··· Page extract ···
Climate Impact on Natural Ecosystems and Human Society

Global warming and associated changes in the hydrolo-gical cycle and sea-level rise are expected to cause serious negative impact on natural ecosystems, human health, and economy. It is predicted that climate change will disrupt ecosystems and will result in loss of species diversity, as many species will be not be able to adapt to rapidly changing environmental conditions. Some ecosystems, such as tropical montane, mangrove forest, and Arctic ecosystems, are likely to disappear because warmer climate or sea-level rise will not support them. In the high latitudes, warming will cause degradation of permafrost and an increase of methane release from wetlands. Because methane is the next important greenhouse gas after CO2, this will also amplify global warming.

Simulations with coupled climate model indicate that during twenty-first century soil moisture in summer will decrease considerably over the large portion of Europe and United States. This could have potentially serious negative impact on natural vegetation and agriculture, and lead to an increase of forest fire frequency. Combination of warming and changes in hydrological cycle will have serious impact on water resources in many regions. Already now one-third of global population is living in water-stressed countries. Unmitigated global warming will considerably increase the number of people exposed to water stress. At the same time, increased probability of extreme weather events, such as catastrophic floods, heat waves, and more devastating hurricanes, are expected to increase the death rate associated with natural disasters.
··· Given information ···
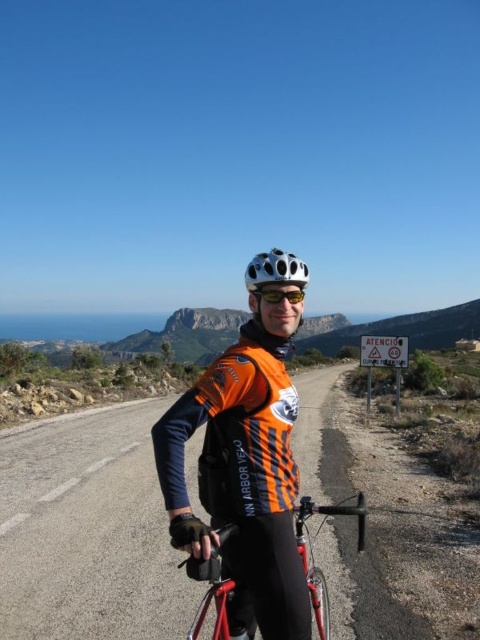
Question: Is shiny red bicycle at center positioned before white matte helmet at center?

Choices:
 (A) no
 (B) yes

Answer: (B)

Question: Can you confirm if shiny red bicycle at center is positioned below white matte bicycle helmet at center?

Choices:
 (A) yes
 (B) no

Answer: (A)

Question: Which of these objects is positioned closest to the shiny orange cycling jersey at center?

Choices:
 (A) shiny red bicycle at center
 (B) white matte bicycle helmet at center
 (C) reflective plastic goggles at center

Answer: (C)

Question: Is shiny orange cycling jersey at center further to camera compared to shiny red bicycle at center?

Choices:
 (A) no
 (B) yes

Answer: (A)

Question: Which object is closer to the camera taking this photo?

Choices:
 (A) shiny orange cycling jersey at center
 (B) shiny red bicycle at center

Answer: (A)

Question: Which object is closer to the camera taking this photo?

Choices:
 (A) reflective plastic goggles at center
 (B) white matte helmet at center

Answer: (A)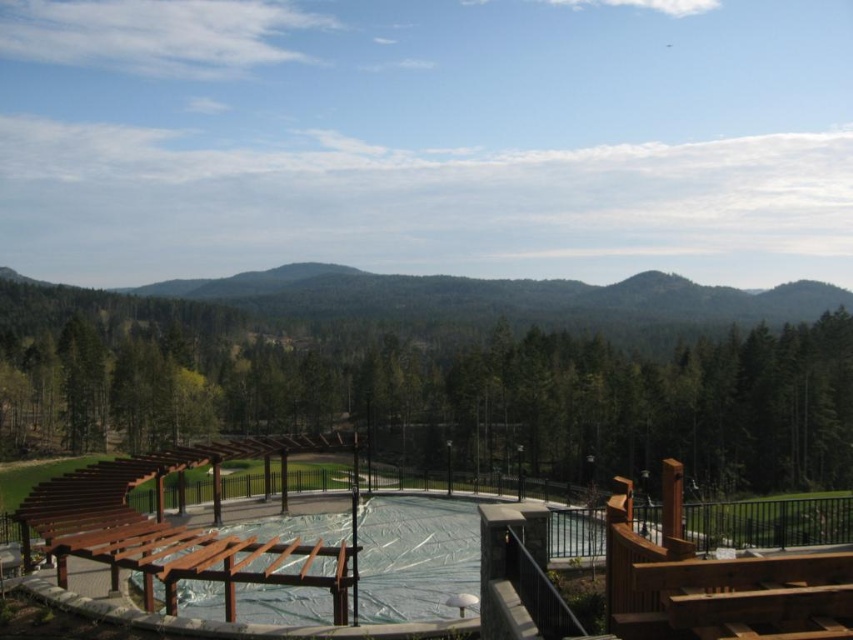
Question: Which point is closer to the camera?

Choices:
 (A) (103, 540)
 (B) (281, 419)

Answer: (A)

Question: Does green wood trees at center appear on the left side of brown wooden deck at center?

Choices:
 (A) no
 (B) yes

Answer: (A)

Question: Which of the following is the farthest from the observer?

Choices:
 (A) green wood trees at center
 (B) brown wooden deck at center

Answer: (A)

Question: Is green wood trees at center wider than brown wooden deck at center?

Choices:
 (A) yes
 (B) no

Answer: (A)

Question: Can you confirm if green wood trees at center is positioned to the right of brown wooden deck at center?

Choices:
 (A) no
 (B) yes

Answer: (B)

Question: Which point is farther to the camera?

Choices:
 (A) (62, 384)
 (B) (677, 579)

Answer: (A)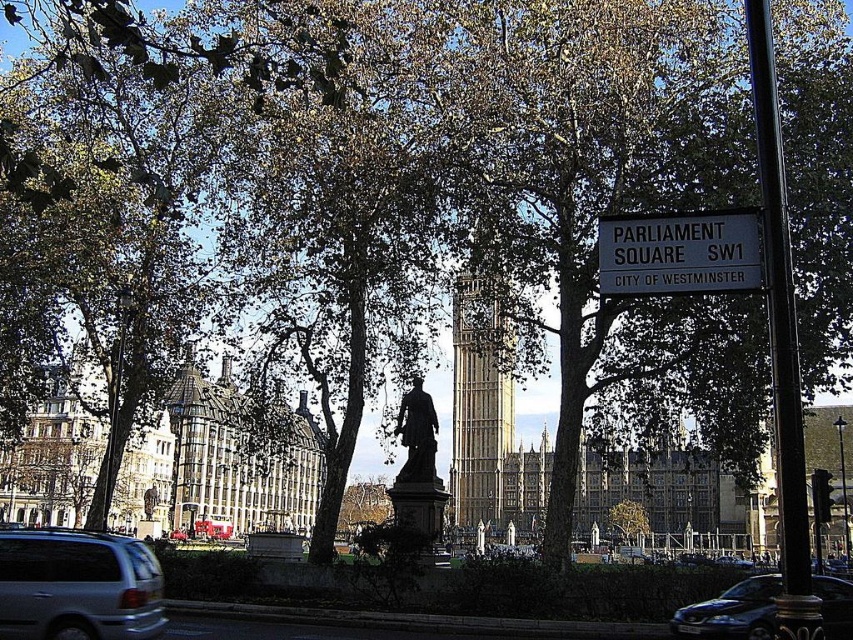
You are standing in front of the golden stone clock tower at center and the white plastic sign at upper center in Parliament Square. Which object is closer to your right side?

The white plastic sign at upper center is closer to your right side since the golden stone clock tower at center is to the left of it.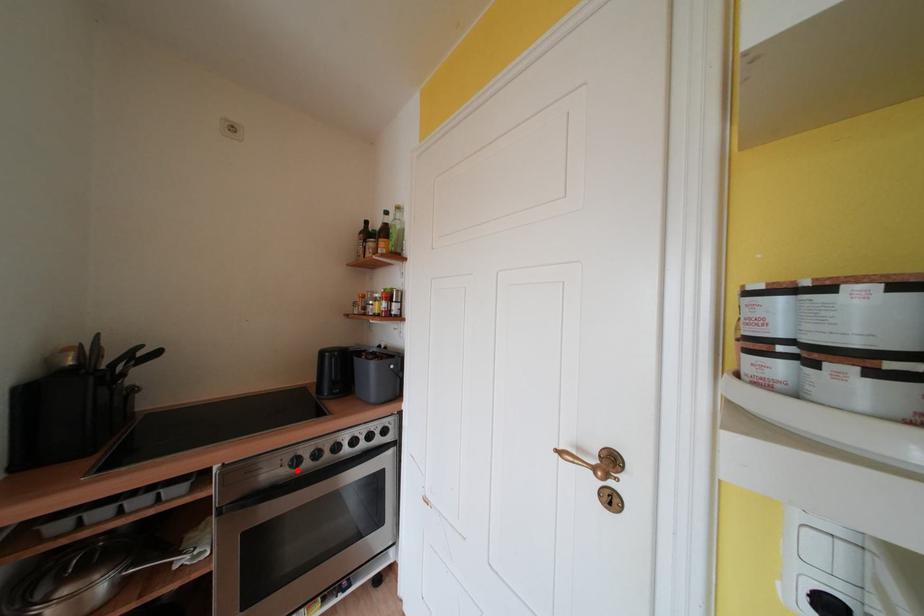
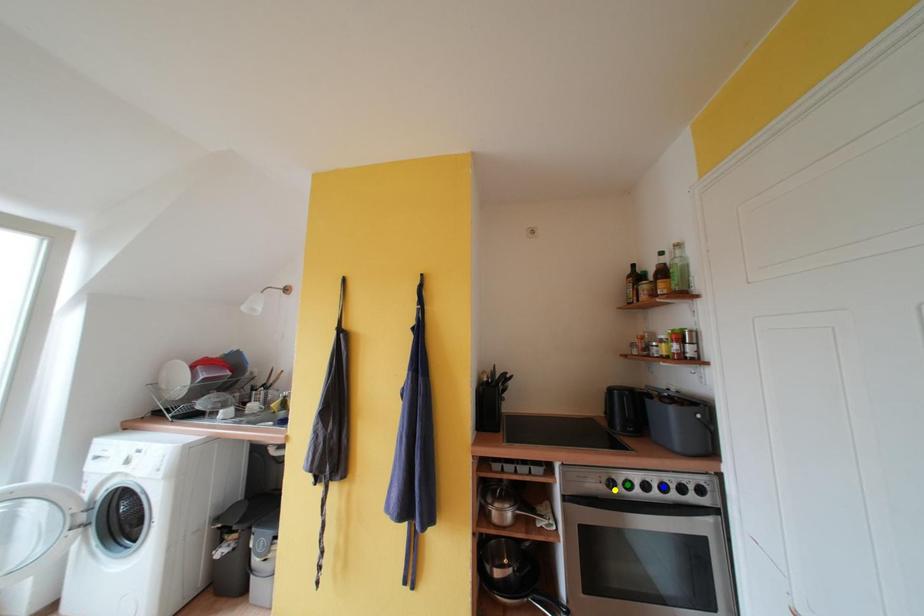
Question: I am providing you with two images of the same scene from different viewpoints. A red point is marked on the first image. You are given multiple points on the second image. Which point in image 2 is actually the same real-world point as the red point in image 1?

Choices:
 (A) yellow point
 (B) green point
 (C) blue point

Answer: (A)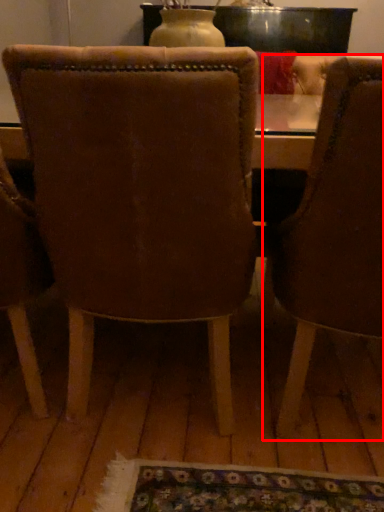
Question: Considering the relative positions of chair (annotated by the red box) and chair in the image provided, where is chair (annotated by the red box) located with respect to the staircase?

Choices:
 (A) right
 (B) left

Answer: (A)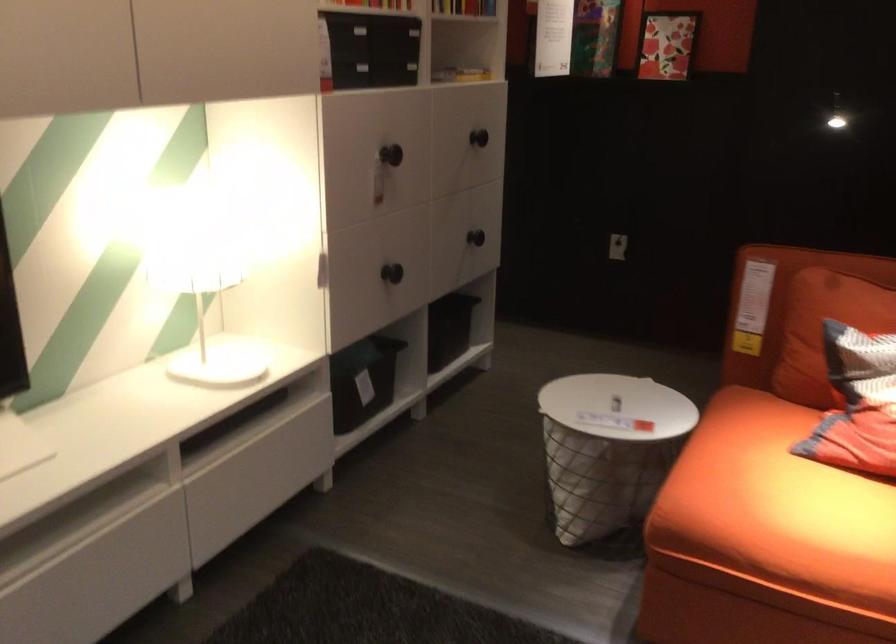
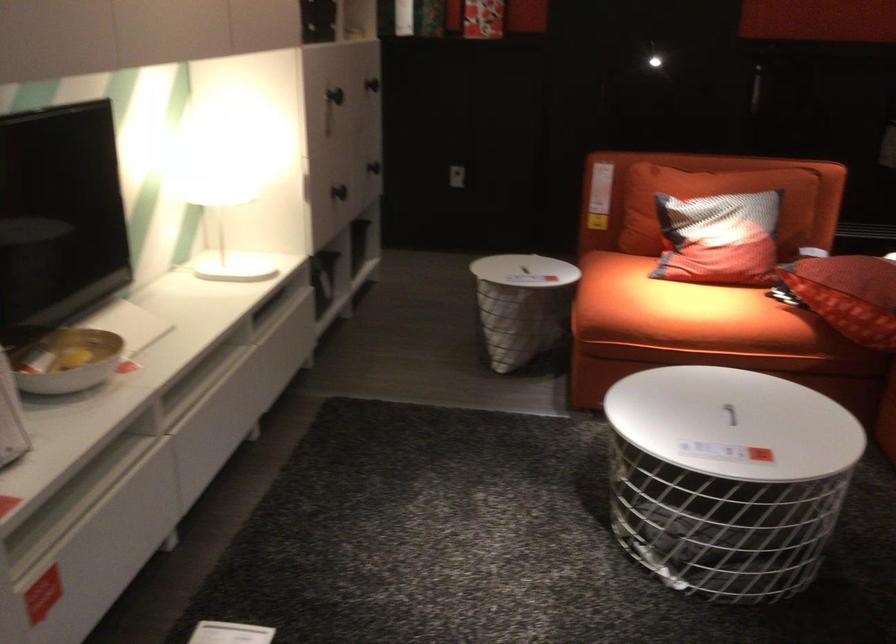
In the second image, find the point that corresponds to pixel 478 136 in the first image.

(372, 84)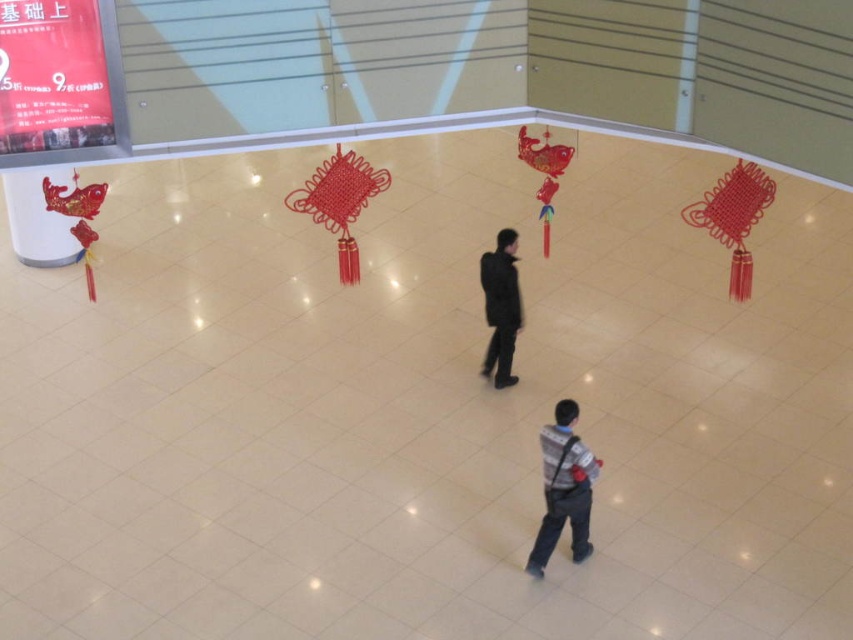
Question: Which point is closer to the camera?

Choices:
 (A) black matte jacket at center
 (B) striped sweater at lower right

Answer: (B)

Question: Which point is farther from the camera taking this photo?

Choices:
 (A) (561, 422)
 (B) (498, 264)

Answer: (B)

Question: Can you confirm if striped sweater at lower right is wider than black matte jacket at center?

Choices:
 (A) no
 (B) yes

Answer: (B)

Question: Is striped sweater at lower right wider than black matte jacket at center?

Choices:
 (A) no
 (B) yes

Answer: (B)

Question: Is striped sweater at lower right wider than black matte jacket at center?

Choices:
 (A) yes
 (B) no

Answer: (A)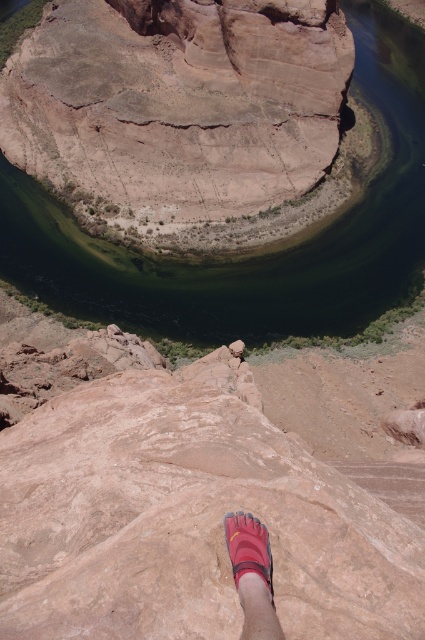
You are standing at the cliff edge overlooking the river and want to place a small flag at each of the two points marked in the image. The first flag is at point (x=393, y=193) and the second at point (x=246, y=544). Which flag will be closer to your current position?

The flag at point (x=393, y=193) will be closer to your current position because it is further to the viewer than point (x=246, y=544).

You are a hiker who wants to take a photo of the dark green water at center and the pink fabric foot at lower center. Which object is wider in the image?

The dark green water at center is wider than the pink fabric foot at lower center.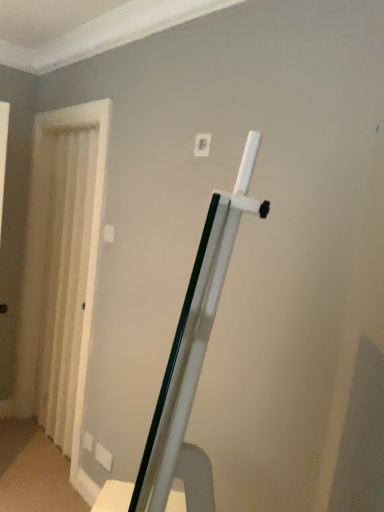
Question: Can you confirm if white textured curtain at left is thinner than white plastic light switch at upper center?

Choices:
 (A) yes
 (B) no

Answer: (B)

Question: From the image's perspective, would you say white textured curtain at left is positioned over white plastic light switch at upper center?

Choices:
 (A) yes
 (B) no

Answer: (B)

Question: From the image's perspective, is white textured curtain at left located beneath white plastic light switch at upper center?

Choices:
 (A) no
 (B) yes

Answer: (B)

Question: Can white plastic light switch at upper center be found inside white textured curtain at left?

Choices:
 (A) yes
 (B) no

Answer: (B)

Question: Is the surface of white textured curtain at left in direct contact with white plastic light switch at upper center?

Choices:
 (A) no
 (B) yes

Answer: (A)

Question: Is white textured curtain at left closer to camera compared to white plastic light switch at upper center?

Choices:
 (A) yes
 (B) no

Answer: (B)

Question: Can you see white plastic light switch at upper center touching white textured curtain at left?

Choices:
 (A) yes
 (B) no

Answer: (B)

Question: Can you confirm if white plastic light switch at upper center is smaller than white textured curtain at left?

Choices:
 (A) yes
 (B) no

Answer: (A)

Question: From a real-world perspective, is white plastic light switch at upper center physically below white textured curtain at left?

Choices:
 (A) no
 (B) yes

Answer: (A)

Question: Are white plastic light switch at upper center and white textured curtain at left located far from each other?

Choices:
 (A) yes
 (B) no

Answer: (A)

Question: Is white plastic light switch at upper center positioned with its back to white textured curtain at left?

Choices:
 (A) yes
 (B) no

Answer: (B)

Question: Is white plastic light switch at upper center facing towards white textured curtain at left?

Choices:
 (A) no
 (B) yes

Answer: (A)

Question: Would you say white textured curtain at left is inside or outside white plastic light switch at upper center?

Choices:
 (A) outside
 (B) inside

Answer: (A)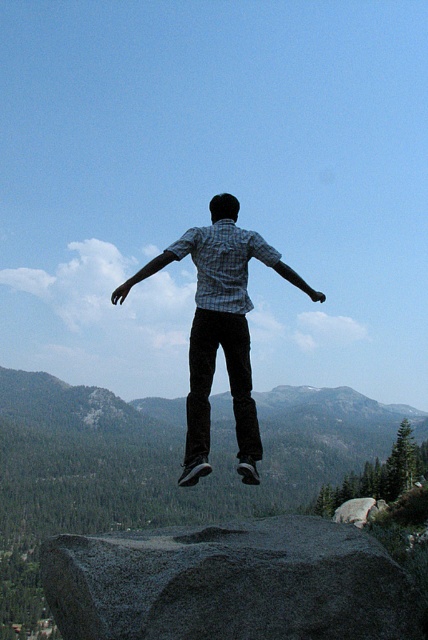
Question: In this image, where is gray rough rock at center located relative to checkered shirt at center?

Choices:
 (A) below
 (B) above

Answer: (A)

Question: Does gray rough rock at center have a greater width compared to checkered shirt at center?

Choices:
 (A) no
 (B) yes

Answer: (A)

Question: Which of the following is the closest to the observer?

Choices:
 (A) [x=353, y=589]
 (B) [x=208, y=342]

Answer: (A)

Question: Is gray rough rock at center to the right of checkered shirt at center from the viewer's perspective?

Choices:
 (A) no
 (B) yes

Answer: (A)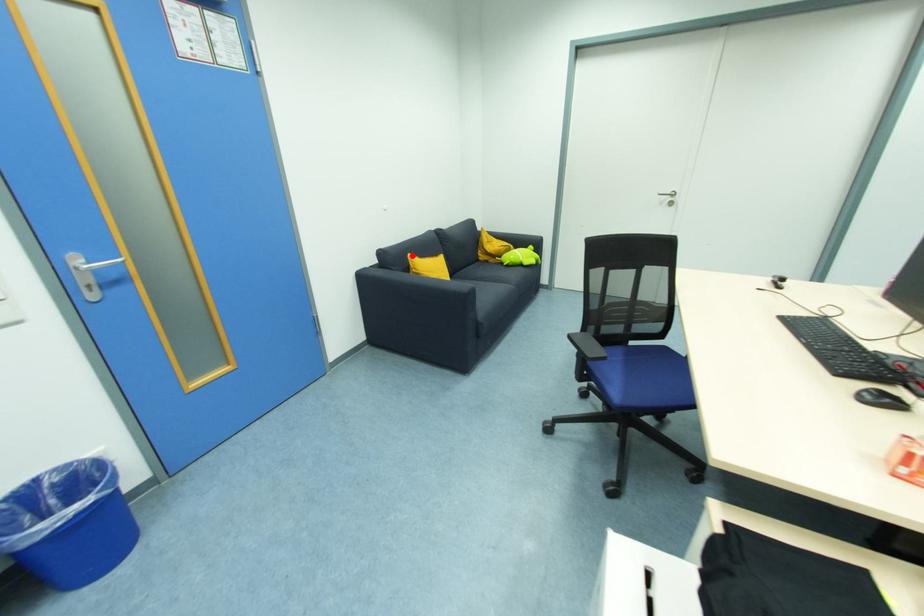
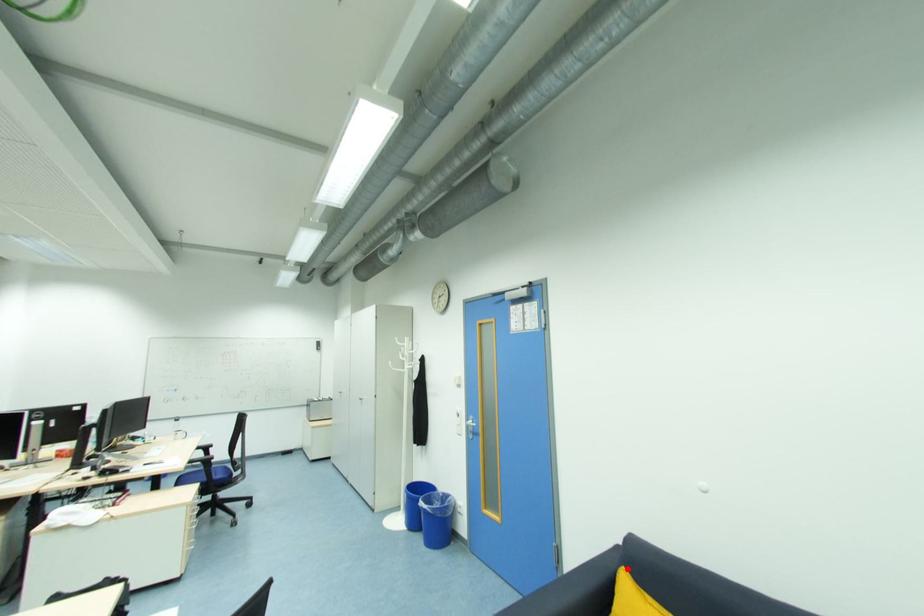
I am providing you with two images of the same scene from different viewpoints. A red point is marked on the first image and another point is marked on the second image. Does the point marked in image1 correspond to the same location as the one in image2?

Yes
···
Problem set
A. In the climate impact passage, what share of the global population already lives in water-stressed countries?
B. Please resume the climate impact passage, picking up right after its final sentence.

Results in order
A. One-third

B.
Sea-level rise will have a profound negative socioeconomic impact by increasing the risk of coastal flooding and causing the loss in coastal wetlands. In particular, the estimates show that unmitigated global warming could increase annual number of people in coastal storm surges by factor 10 already in the year 2080. Another potential health impact of global warming is related to the increase of the area where climate is suitable to malaria transmission. Currently, distribution of malaria is limited to the Tropics but global warming could considerably extend this area, which will lead to an increase in the number of people exposed to malaria.

Among recently recognized aspects of rising of atmospheric CO2 concentration is the acidification ofthe ocean. The observation and modeling results indicate that carbon dioxide emission from human activity has already led to a reduction of the averaged pH of surface seawater of 0.1 units and pH will fall additionally by 0.5 units by the year 2100. This could lead to mass extinction of coral and some plankton species causing disruption of the entire marine food chain.